*EXERCISE AIM:* Reproduce the entries verbatim, starting at the very beginning of the entries and ending at the line that contains "v(-21.2, 12.75) *", including that final line. Copy nothing beyond it.

Extracted data entries
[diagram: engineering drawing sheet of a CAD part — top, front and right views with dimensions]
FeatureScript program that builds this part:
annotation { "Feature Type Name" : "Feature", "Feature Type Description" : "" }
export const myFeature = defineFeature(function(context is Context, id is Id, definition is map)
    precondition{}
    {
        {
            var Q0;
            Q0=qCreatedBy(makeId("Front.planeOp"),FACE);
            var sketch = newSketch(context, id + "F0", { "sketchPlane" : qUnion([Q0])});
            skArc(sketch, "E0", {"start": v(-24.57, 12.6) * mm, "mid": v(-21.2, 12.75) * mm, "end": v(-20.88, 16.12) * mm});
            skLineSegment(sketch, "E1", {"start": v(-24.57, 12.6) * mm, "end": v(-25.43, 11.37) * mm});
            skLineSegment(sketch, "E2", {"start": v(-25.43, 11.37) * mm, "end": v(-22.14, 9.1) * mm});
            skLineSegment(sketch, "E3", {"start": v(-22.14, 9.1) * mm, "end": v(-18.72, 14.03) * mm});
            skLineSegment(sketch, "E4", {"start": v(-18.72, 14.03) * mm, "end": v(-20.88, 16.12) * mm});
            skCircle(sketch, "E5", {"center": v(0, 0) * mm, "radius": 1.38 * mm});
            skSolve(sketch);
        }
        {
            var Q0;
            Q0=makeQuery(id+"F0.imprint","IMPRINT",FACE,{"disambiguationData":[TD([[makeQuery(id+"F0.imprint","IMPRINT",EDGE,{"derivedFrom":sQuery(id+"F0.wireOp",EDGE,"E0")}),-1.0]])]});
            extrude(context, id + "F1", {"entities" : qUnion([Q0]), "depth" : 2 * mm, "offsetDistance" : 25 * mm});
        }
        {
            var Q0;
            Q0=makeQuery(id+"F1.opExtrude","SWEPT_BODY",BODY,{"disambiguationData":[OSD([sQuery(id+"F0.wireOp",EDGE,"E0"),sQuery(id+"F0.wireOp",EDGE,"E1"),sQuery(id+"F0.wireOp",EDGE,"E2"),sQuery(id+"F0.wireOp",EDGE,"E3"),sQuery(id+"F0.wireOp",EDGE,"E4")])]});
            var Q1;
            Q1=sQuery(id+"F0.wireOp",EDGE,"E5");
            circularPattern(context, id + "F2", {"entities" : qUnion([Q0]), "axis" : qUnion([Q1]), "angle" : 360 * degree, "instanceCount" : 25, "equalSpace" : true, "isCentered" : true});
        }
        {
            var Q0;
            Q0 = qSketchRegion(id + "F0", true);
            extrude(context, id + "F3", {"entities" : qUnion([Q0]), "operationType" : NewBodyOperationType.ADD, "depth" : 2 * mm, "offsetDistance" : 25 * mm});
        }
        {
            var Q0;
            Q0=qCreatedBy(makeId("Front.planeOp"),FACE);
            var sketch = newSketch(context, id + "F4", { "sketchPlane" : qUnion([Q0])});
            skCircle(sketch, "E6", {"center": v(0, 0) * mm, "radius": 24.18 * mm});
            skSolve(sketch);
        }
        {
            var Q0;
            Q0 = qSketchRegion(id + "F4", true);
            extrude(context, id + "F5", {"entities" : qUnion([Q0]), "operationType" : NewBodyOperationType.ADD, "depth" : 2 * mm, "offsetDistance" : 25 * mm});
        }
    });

*SOLUTION BELOW:*
[diagram: engineering drawing sheet of a CAD part — top, front and right views with dimensions]
FeatureScript program that builds this part:
annotation { "Feature Type Name" : "Feature", "Feature Type Description" : "" }
export const myFeature = defineFeature(function(context is Context, id is Id, definition is map)
    precondition{}
    {
        {
            var Q0;
            Q0=qCreatedBy(makeId("Front.planeOp"),FACE);
            var sketch = newSketch(context, id + "F0", { "sketchPlane" : qUnion([Q0])});
            skArc(sketch, "E0", {"start": v(-24.57, 12.6) * mm, "mid": v(-21.2, 12.75) * mm, "end": v(-20.88, 16.12) * mm});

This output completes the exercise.